#### [BRIEF]
Find the line with "6: (454, 94, 1.19)" in the entries below, then reproduce it and every line after it down to and including the line with "37: (371, 299, 1.08)", exactly.

#### [PROVIDED DATA]
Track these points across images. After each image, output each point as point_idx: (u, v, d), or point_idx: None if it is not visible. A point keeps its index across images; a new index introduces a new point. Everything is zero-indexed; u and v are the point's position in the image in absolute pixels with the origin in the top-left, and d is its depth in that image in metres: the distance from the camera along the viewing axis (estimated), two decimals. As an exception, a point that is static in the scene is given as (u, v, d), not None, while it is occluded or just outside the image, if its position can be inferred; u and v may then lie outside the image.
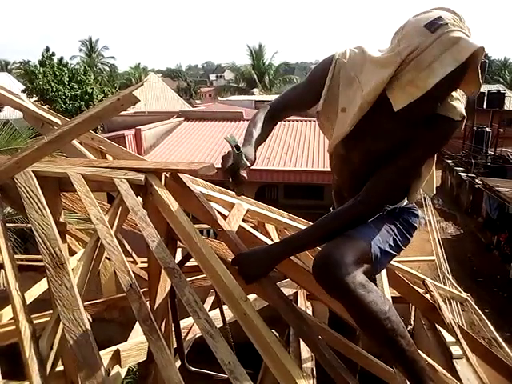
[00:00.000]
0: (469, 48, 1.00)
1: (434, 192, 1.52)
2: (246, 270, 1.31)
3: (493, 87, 22.28)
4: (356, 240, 1.19)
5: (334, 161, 1.47)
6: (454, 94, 1.19)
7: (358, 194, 1.29)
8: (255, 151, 1.27)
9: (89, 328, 1.15)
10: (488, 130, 17.97)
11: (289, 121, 11.73)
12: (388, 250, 1.28)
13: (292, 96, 1.45)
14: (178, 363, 1.78)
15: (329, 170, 1.58)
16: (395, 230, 1.34)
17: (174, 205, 1.48)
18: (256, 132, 1.31)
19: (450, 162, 17.57)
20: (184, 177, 1.63)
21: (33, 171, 1.51)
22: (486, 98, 18.41)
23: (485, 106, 18.45)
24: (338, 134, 1.28)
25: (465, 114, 1.20)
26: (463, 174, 15.59)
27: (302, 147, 10.37)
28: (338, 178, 1.51)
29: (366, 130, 1.24)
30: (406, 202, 1.45)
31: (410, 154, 1.23)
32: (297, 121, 11.91)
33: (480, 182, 13.26)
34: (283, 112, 1.46)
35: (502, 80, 34.22)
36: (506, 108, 19.08)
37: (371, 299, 1.08)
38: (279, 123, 1.52)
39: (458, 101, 1.21)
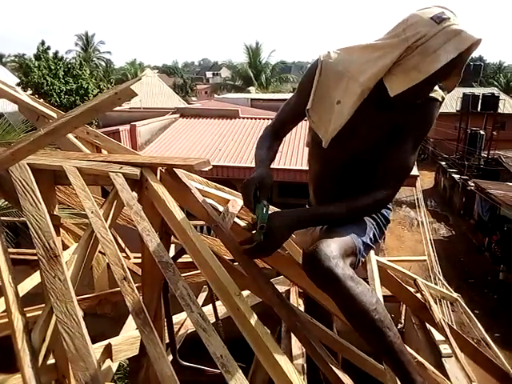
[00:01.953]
0: (469, 39, 1.11)
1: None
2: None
3: (487, 90, 22.45)
4: (343, 234, 1.24)
5: (323, 151, 1.46)
6: None
7: (341, 183, 1.42)
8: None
9: (82, 320, 1.14)
10: (482, 132, 18.11)
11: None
12: (368, 243, 1.35)
13: (287, 110, 1.52)
14: (170, 358, 1.78)
15: None
16: (374, 224, 1.42)
17: (169, 200, 1.48)
18: (265, 154, 1.43)
19: (443, 163, 17.67)
20: (179, 172, 1.64)
21: (28, 163, 1.50)
22: (480, 100, 18.56)
23: (479, 109, 18.61)
24: (336, 126, 1.33)
25: (444, 96, 1.30)
26: (456, 176, 15.69)
27: (296, 146, 10.37)
28: (324, 168, 1.51)
29: (357, 122, 1.31)
30: None
31: (410, 136, 1.31)
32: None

#### [WRITTEN REPLY]
6: (454, 94, 1.19)
7: (358, 194, 1.29)
8: (255, 151, 1.27)
9: (89, 328, 1.15)
10: (488, 130, 17.97)
11: (289, 121, 11.73)
12: (388, 250, 1.28)
13: (292, 96, 1.45)
14: (178, 363, 1.78)
15: (329, 170, 1.58)
16: (395, 230, 1.34)
17: (174, 205, 1.48)
18: (256, 132, 1.31)
19: (450, 162, 17.57)
20: (184, 177, 1.63)
21: (33, 171, 1.51)
22: (486, 98, 18.41)
23: (485, 106, 18.45)
24: (338, 134, 1.28)
25: (465, 114, 1.20)
26: (463, 174, 15.59)
27: (302, 147, 10.37)
28: (338, 178, 1.51)
29: (366, 130, 1.24)
30: (406, 202, 1.45)
31: (410, 154, 1.23)
32: (297, 121, 11.91)
33: (480, 182, 13.26)
34: (283, 112, 1.46)
35: (502, 80, 34.22)
36: (506, 108, 19.08)
37: (371, 299, 1.08)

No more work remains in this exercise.